E' buffo, ma l' unico dato su cui esiste pieno accordo in andrlogia, è che l'età della partner femminile influisce pesantemente sulla infertilità di coppia. Tutto il resto è diatriba, più o meno educata.

Diatriba ancora più pesante quando si parla di morbo di La Peyronie: placche fibrose della tunica albuginea del pene, e della sua sua terapia medica. Riesce pertanto abbastanza singolare assistere a  tre gruppi di ricerca (uno statunitense [1] uno greco [2] ed infine il nostro [3]) che che nell' arco di pochi mesi (più o meo contemporaneamente), con ricerche differentemente strutturate ed indipendentemente l'uno dall'altro giungano alle stesse conclusioni: il Peyronie è legato a bassi livelli androgenici nel sangue.

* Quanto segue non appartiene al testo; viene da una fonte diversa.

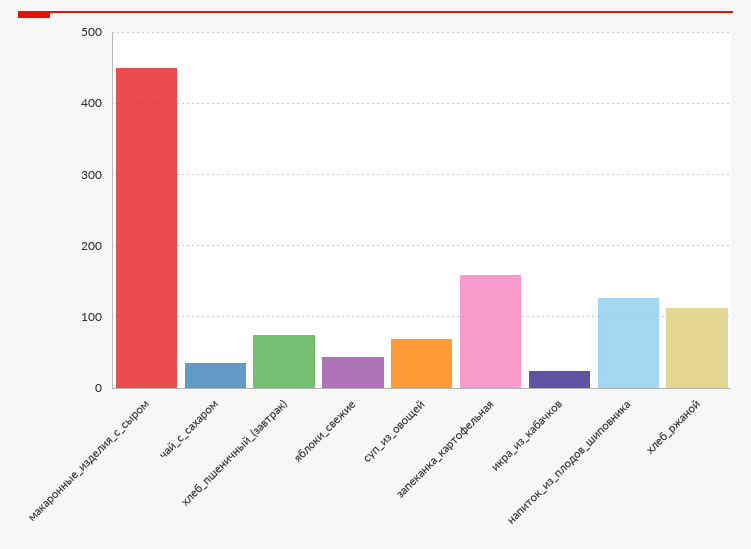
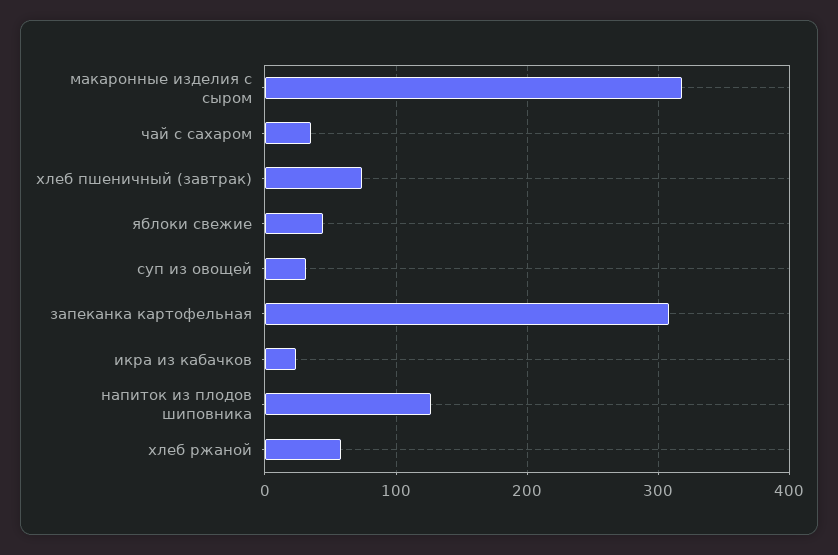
макаронные_изделия_с_сыром: 450 -> 320
суп_из_овощей: 70 -> 30
запеканка_картофельная: 160 -> 310
хлеб_ржаной: 110 -> 60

Moreno (1) ha evidenziato che bassi livelli di testosterone si accompagnano a morbo di La Peyronie, Karavitakis (2) ha dimostrato in vitro che bassi livelli di testosterone provocano un aumento della replicazione cellulare della placca. Noi (3) oltre a confermare i dati di Moreno abbiamo dimostrato che il Peyronie è più acuto con basso testosterone, e la somministrazione di testosterone a chi lo ha basso migliora i risultati della terapia medica.

Tutti noi tre ipotizziamo che (se i dati vengono confermati: siamo in andrologia non si sa mai) le diverse opinioni circa l'efficacia di questo o quel farmaco per Peyronie possano anche (e sottolineo anche) essere dovuto al fatto che vengono studiate popolazioni con diverso livello androgeneco nel sangue, dal momento che fino alla pubblicazione delle ricerche in oggetto, il testosterone non era mai stato dosato nel sangue dei pazienti affetti da Peyronie.

  1. Moreno SA, et al. J Sex Med. 2010;6 :1729-1735. 17.
  2. Karavitakis M, et al. J Sex Med. 2010; 7: 4011-7.